Chiswick Beach Leisure Facility Planned for Strand on the Green


Motorboat club and 'fast pedalos' would form part of river development

he area of the proposed development - Ball's Wharf
Part of the area of the proposed development - Ball's Wharf

An application is being made to build a mixed river leisure facility by Strand on the Green. The development which would be called ‘Chiswick Beach’ would include twelve new moorings for houseboats and it is proposed to form a Chiswick Boat Club for motorboats to operate from the facility. The applicant says there would also be facilities for canoeing, rowing, sailing and ‘fast pedalos’ as well as a club boat with a café and restaurant.
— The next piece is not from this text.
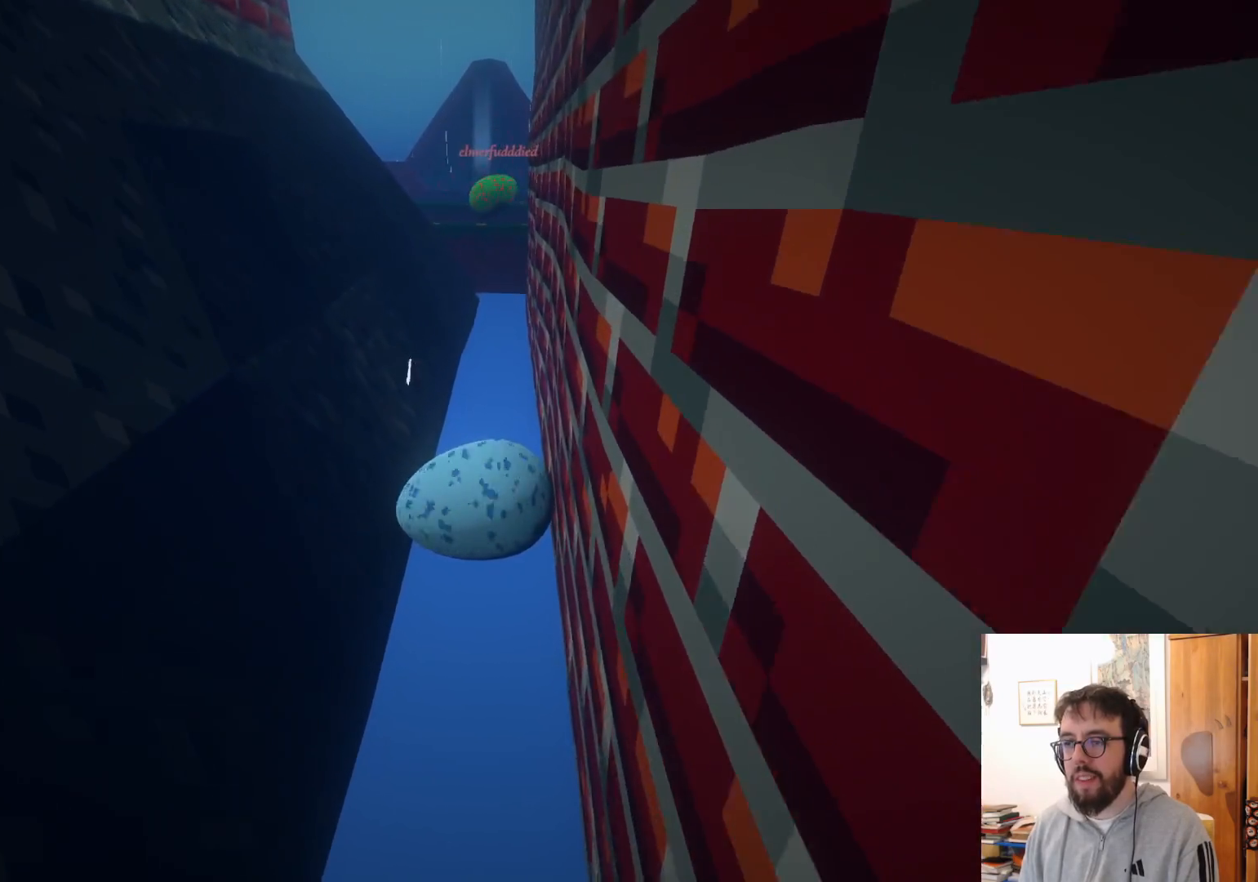
{"buttons": [], "left_stick": "up", "right_stick": "center", "events": []}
The scheme would be entirely on the water.

It would be located just east of Kew Bridge and stretch to the small park opposite the Café Rouge restaurant. The applicant promises to support ‘arts, music and creativity’ of all kinds at the facility. It would also be the home of the Institute of Life an organisation which is described as having a ‘fundamental philosophical belief in Life and the conservational use of the natural world for the well-being of people’. The facility would generate its own power and provide a surplus to feed back to the National Grid.

Permission has already been requested of the Port of London Authority (PLA) for installation of piles, pontoons and moorings in the area that used to be called Ball’s Wharf and was formerly used for river related commerce.
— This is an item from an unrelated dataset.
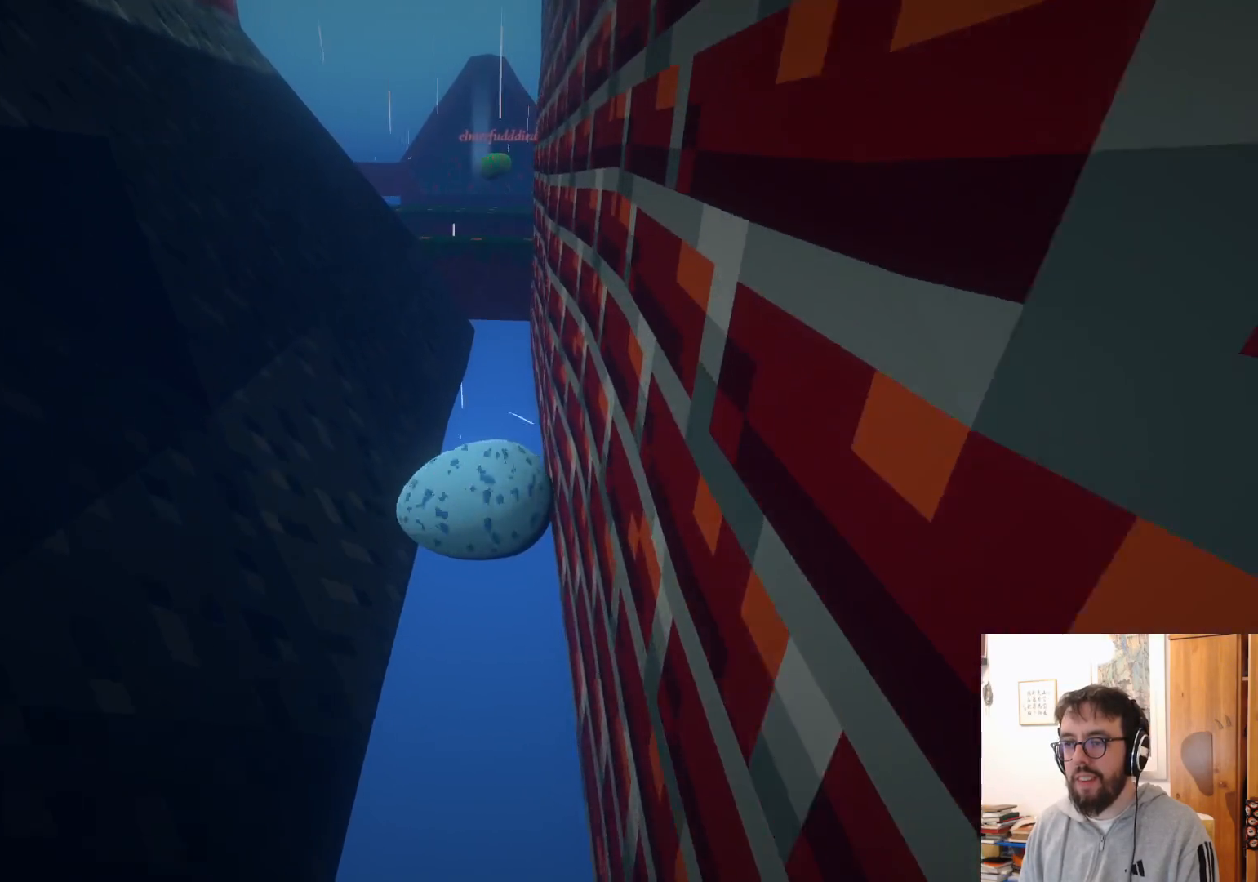
{"buttons": [], "left_stick": "up", "right_stick": "center", "events": []}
The applicant claims that Hounslow Council ‘is particularly excited’ by the scheme. The Council have recently approved a scheme to build moorings for 25 houseboats opposite Watermans Park to the west of Kew Bridge.

chiswick beach
A plan of the scheme submitted with the report to the PLA

A report they have submitted to the PLA says that there is a significant deficiency in river facilities east of Kew Bridge and this is the only site in Hounslow Borough where such an amenity could be built. The report describes the site as ‘blighted’.

The report states, ‘This imaginative and policy lead (sic) planning application, takes advantage of London historic waterway and designs it to meet the needs of contemporary Londoners and the work/life/leisure balance that only the river offers. This waterway scheme is only possible on the foreshore and it has been designed “from the water” to meet the strictest environmental standards.’
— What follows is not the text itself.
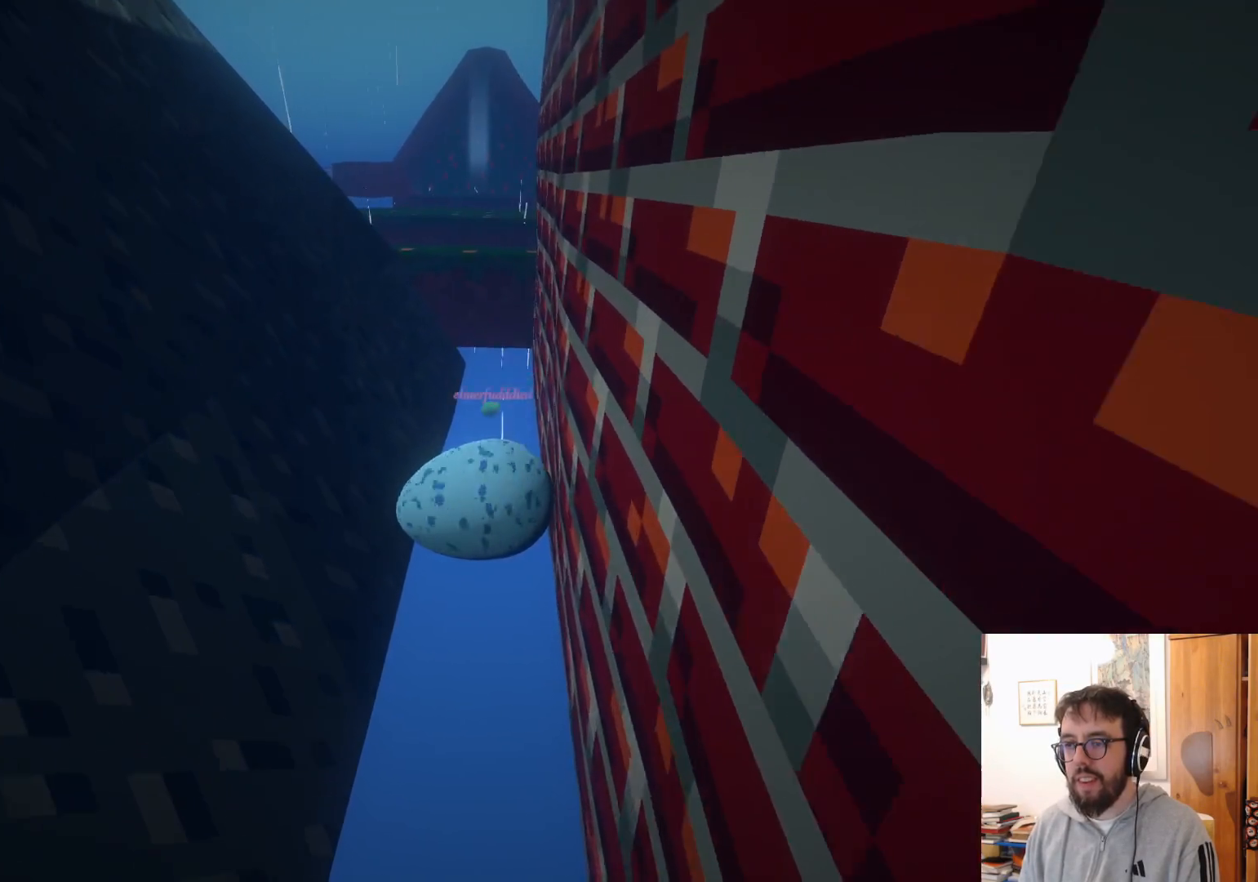
{"buttons": [], "left_stick": "up", "right_stick": "center", "events": []}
It goes on to claim, ‘By any account this is the most exciting waterway prospect in London, setting the standard of the use of the waterways for Borough across London.’

Paul of Active360, a paddleboarding club based in Kew Bridge Arches has already given feedback to the PLA. As well as pointing out the vagueness of the application as it stands, he also raises a safety issue saying, “It looks like at the start of ebb tide this will provide some excitement for novice canoeists, kayakers, DSUP paddlers launching on the drawdock as they will have to take care to avoid being pulled by the current into and under the moorings.”

He also raises the issue of plastic pollution at the site and asks how the development would be managed so as not to add to the problem. However, he adds that the added risk of the development might be worth putting up with if Section 106 funding from the plan could be used to create a much needed causeway across the mud at the drawdock.

We have asked Hounslow Council for a statement on the proposal.